The project’s core audience is older adults for whom obtaining legal assistance in creating documentation would be a financial hardship. During the planning stage for the project, adult primary care clients at the Vanderbilt Senior Care Clinic were screened to assess eligibility. Those who met the program’s criteria were sent informational letters explaining that the students would be available to talk with them at the patients’ next clinic appointments.
Patient response
Powers said that the clinic has both produced and increased awareness of advance directives in his patients. “We have seen a doubling of the prevalence of discussions regarding advance care planning among clinic patients,” he said.

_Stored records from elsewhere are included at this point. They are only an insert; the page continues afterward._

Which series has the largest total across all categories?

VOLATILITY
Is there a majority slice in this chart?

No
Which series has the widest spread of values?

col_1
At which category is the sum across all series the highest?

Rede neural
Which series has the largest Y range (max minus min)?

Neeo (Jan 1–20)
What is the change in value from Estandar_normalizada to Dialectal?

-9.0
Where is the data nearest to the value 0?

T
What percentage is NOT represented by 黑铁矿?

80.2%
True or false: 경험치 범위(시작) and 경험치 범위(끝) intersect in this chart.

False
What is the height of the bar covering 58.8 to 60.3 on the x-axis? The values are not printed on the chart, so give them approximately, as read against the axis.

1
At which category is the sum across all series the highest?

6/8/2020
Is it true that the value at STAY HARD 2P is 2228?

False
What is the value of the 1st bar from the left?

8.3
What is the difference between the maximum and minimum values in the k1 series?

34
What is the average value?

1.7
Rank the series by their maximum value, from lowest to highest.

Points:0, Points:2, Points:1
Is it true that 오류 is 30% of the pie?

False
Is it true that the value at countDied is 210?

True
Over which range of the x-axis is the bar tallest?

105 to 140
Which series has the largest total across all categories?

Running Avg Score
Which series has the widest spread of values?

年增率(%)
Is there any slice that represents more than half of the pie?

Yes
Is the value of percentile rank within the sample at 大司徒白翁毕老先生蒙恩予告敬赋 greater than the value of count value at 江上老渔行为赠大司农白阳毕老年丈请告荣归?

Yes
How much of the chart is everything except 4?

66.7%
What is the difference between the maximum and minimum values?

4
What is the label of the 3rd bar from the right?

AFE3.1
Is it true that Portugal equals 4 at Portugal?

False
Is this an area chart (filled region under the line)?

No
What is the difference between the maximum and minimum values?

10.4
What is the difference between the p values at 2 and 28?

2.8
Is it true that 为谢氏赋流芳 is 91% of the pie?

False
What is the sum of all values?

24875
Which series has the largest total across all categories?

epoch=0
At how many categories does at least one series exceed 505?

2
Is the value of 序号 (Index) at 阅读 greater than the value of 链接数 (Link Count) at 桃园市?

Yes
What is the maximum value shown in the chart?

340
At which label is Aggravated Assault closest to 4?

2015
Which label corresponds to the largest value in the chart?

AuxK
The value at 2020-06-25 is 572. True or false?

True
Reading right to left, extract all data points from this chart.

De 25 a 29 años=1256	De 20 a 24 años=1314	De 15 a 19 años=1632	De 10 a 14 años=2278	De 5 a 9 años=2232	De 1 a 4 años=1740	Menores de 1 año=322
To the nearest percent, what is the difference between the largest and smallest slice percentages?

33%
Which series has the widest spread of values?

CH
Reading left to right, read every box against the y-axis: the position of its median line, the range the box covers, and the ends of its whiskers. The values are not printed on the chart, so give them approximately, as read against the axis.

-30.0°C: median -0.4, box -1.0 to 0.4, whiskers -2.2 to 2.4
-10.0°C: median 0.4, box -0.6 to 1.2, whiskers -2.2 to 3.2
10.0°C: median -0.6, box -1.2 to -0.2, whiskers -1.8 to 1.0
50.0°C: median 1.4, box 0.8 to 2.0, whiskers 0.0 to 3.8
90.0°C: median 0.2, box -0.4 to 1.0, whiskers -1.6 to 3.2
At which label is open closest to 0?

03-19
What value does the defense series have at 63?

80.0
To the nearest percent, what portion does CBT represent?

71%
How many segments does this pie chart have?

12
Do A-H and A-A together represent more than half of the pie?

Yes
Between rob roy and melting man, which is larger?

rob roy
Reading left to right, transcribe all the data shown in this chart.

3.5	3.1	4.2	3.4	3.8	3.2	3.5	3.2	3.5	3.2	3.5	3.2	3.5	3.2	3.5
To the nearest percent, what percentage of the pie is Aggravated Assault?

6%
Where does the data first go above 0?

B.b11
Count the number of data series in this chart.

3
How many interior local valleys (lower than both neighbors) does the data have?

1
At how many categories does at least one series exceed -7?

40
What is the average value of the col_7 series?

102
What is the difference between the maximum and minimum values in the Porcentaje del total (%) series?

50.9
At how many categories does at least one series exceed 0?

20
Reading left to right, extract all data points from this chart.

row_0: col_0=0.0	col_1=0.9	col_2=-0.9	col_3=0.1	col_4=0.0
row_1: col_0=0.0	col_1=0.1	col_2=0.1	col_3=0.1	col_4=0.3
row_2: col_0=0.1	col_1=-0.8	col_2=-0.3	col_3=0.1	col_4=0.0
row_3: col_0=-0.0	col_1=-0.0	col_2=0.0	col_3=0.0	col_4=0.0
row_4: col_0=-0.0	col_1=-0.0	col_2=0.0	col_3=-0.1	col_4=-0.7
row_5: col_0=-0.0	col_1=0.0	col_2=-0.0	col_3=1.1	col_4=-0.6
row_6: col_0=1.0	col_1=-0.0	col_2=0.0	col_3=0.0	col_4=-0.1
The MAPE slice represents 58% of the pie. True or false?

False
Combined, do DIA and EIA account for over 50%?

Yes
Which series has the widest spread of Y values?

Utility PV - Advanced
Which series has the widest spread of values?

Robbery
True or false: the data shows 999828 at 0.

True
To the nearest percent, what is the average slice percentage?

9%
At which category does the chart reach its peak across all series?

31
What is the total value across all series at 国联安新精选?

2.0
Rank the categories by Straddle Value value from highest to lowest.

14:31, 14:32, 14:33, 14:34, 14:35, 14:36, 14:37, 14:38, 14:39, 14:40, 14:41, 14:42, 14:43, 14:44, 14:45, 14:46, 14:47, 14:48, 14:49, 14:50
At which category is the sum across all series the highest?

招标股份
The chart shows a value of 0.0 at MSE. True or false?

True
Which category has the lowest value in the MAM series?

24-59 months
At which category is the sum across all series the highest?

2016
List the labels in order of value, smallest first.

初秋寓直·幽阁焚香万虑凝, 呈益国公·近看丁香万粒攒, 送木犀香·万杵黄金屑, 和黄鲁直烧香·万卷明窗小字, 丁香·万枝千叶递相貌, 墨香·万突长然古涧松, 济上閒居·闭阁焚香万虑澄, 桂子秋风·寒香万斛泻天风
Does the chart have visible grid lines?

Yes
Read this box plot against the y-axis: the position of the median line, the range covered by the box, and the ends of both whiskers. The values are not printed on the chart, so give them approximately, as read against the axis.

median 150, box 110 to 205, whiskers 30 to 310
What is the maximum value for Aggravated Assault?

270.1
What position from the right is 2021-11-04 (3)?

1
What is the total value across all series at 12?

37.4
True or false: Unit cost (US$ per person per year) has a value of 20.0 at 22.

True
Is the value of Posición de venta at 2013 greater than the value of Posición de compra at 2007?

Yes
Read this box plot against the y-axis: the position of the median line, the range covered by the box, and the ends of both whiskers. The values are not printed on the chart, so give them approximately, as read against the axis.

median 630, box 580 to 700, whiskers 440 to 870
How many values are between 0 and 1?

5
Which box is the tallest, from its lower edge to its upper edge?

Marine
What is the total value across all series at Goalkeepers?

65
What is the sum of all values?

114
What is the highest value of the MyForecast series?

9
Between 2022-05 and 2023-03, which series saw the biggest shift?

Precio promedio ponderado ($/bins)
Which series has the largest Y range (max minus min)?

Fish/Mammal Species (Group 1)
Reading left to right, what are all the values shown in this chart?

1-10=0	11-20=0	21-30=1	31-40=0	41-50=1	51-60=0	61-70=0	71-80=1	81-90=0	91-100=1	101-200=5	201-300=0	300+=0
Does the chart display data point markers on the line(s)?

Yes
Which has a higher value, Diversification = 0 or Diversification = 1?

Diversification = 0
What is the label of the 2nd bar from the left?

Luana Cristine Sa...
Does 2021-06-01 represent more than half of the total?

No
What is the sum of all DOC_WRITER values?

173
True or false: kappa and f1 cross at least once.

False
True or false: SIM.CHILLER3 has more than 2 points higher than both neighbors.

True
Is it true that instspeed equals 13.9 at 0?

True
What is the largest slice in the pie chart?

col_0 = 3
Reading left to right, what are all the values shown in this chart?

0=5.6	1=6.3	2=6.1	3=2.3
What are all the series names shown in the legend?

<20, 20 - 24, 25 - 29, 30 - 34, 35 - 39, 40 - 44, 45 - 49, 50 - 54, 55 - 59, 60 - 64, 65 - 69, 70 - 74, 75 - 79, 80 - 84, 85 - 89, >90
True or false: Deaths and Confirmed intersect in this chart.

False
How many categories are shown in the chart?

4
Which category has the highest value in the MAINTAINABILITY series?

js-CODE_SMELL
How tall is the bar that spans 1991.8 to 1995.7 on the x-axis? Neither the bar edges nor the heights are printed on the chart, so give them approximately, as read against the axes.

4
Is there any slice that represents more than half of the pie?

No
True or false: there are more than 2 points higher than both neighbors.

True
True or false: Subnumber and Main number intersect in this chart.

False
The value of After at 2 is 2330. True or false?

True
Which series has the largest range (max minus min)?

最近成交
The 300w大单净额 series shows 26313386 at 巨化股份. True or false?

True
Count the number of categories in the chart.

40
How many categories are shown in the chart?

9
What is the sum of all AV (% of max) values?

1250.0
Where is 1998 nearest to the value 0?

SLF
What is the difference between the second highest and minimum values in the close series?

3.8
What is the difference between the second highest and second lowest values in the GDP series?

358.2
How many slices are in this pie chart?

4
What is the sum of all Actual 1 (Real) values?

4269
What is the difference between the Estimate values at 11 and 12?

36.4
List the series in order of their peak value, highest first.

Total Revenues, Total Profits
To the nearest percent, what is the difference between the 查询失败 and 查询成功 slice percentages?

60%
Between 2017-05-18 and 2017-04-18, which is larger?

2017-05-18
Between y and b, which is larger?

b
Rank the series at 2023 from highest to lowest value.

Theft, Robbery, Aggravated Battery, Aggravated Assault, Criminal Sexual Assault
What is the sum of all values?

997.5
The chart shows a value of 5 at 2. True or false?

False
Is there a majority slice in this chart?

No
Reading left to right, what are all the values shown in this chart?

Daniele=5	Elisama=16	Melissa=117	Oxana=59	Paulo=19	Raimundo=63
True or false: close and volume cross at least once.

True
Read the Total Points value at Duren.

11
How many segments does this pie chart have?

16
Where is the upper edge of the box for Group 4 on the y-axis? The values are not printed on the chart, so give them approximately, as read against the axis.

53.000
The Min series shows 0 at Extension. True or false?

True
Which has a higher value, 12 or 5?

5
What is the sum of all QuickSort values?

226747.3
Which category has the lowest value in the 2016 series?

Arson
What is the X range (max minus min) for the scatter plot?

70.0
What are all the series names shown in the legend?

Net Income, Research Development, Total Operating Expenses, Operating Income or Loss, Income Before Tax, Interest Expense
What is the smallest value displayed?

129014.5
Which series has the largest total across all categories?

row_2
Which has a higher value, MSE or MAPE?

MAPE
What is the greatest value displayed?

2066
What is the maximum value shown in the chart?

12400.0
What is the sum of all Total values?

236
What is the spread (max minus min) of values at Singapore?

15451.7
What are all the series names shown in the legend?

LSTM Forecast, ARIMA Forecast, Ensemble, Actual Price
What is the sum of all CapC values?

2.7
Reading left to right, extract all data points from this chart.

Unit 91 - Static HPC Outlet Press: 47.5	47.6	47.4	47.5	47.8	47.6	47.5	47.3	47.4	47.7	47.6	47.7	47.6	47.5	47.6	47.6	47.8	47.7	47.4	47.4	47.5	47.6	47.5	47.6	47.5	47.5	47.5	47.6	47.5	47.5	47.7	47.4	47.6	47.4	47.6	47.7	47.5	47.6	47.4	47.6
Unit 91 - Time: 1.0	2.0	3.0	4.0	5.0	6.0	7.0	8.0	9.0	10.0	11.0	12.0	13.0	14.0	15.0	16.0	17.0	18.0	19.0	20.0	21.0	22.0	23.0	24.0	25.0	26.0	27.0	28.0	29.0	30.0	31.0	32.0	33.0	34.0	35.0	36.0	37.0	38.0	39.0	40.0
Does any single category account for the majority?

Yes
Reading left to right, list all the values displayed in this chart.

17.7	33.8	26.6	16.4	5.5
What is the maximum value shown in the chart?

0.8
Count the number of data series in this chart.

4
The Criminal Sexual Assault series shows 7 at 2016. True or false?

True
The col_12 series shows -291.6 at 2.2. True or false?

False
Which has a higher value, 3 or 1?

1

Plummer considers the program an aspect of nursing’s holistic model of care. “Health is not just about diagnosing and treating disease, but also recognizing and addressing the patient’s other social/environmental needs,” she said. As an adult-geriatric nurse practitioner who has worked with older adults across various health care settings, Plummer said she has seen many cases where patients’ health has been affected by legal needs that they couldn’t afford to address. She has also seen firsthand the challenges that occur when patients at end of life have not shared their wishes or set powers of attorney in place.
McGowan, who is studying to be a women’s health and adult-geriatric primary care nurse practitioner, said she intends to have conversations about the importance of advance directives and power of attorney with all of her patients in the future. “I hope one day an advance directive becomes standard for every individual and that people feel empowered making decisions for their own end-of-life care before that time comes,” she said.
This project was supported by Nashville’s West End Home Foundation, whose mission is to enrich the lives of older adults through grantmaking, advocacy and community collaboration.